Agati was in Washington D.C. earlier this month for a training seminar from the National Association of Attorneys General.

"One of the key concepts is how many different states collaborated to make this happen," he said.

They're teaching local law enforcement and prosecutors the New Hampshire method. So far, five states have held these seminars and five more states are signed up through April.

Massachusetts, however, isn't one of them.

Earlier this year, Gov. Charlie Baker proposed legislation that would create new manslaughter charges for individuals who sold drugs resulting in an overdose death.  A conviction would carry a mandatory minimum sentence of five years. That bill is currently tied up in committee.

"I don't understand. Thirty states already have adopted the fentanyl homicide charge," Deagle said.

The Essex County District Attorney's office is not waiting on the state.

They convicted Carlos Hunter in September for involuntary manslaughter for selling a fatal dose of fentanyl to Joshua Miller in Lynn. Hunter was sentenced 8 to 10 years in prison. Miller's mother Diane McEvoy spoke to reporters after the September sentencing.

"Maybe it will save another family, another mom," she said.

It's that justice Debbie Deagle wants for Steven. Knowing her son's dealer walks free only makes it harder to grapple with her grief.

"It makes me feel like we are sending a message out to drug dealers to come to Massachusetts, we are lenient, you can get away with killing our children," she said.

Boston 25 News asked Attorney General Maura Healey if she plans on holding that specific training here in Massachusetts.

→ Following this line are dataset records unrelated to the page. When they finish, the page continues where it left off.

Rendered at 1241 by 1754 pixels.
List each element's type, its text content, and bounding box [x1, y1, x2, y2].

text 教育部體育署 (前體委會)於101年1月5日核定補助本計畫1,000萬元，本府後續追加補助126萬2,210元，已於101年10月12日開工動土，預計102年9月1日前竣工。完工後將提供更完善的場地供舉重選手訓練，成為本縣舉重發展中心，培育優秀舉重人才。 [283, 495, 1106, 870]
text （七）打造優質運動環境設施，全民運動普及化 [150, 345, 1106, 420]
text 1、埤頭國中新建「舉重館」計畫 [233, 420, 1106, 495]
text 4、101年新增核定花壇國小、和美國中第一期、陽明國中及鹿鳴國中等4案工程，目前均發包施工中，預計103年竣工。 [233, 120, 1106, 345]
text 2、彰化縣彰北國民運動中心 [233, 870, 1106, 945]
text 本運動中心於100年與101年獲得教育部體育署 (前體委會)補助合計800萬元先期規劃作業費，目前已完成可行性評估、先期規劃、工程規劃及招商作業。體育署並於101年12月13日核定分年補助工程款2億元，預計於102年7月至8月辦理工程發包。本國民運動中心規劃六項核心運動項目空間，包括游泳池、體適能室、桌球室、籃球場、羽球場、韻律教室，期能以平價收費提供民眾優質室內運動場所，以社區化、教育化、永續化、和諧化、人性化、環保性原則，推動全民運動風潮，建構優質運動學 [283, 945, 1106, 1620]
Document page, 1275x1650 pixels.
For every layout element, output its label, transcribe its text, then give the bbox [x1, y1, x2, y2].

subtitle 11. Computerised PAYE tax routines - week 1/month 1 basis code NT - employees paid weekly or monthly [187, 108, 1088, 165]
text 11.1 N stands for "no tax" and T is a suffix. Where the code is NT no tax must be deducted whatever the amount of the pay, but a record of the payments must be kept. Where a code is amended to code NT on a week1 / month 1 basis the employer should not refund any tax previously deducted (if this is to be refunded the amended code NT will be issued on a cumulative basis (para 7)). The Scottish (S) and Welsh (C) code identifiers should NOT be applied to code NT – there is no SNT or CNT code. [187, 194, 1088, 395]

"I think that as much as we can, the more training, the more education that we can provide to law enforcement and law enforcement agencies about this crisis, all the better," she said.

In regard to Baker's proposed bill, Healey said she needs to have conversations with local district attorneys to learn more about this type of enforcement.

The Essex County District Attorney's office says if the evidence is there, they will continue to charge drug dealers with involuntary manslaughter.

The Suffolk County DA’s office says they won't rule out going after a drug dealer for selling a fatal drug, but have yet to pursue any charges.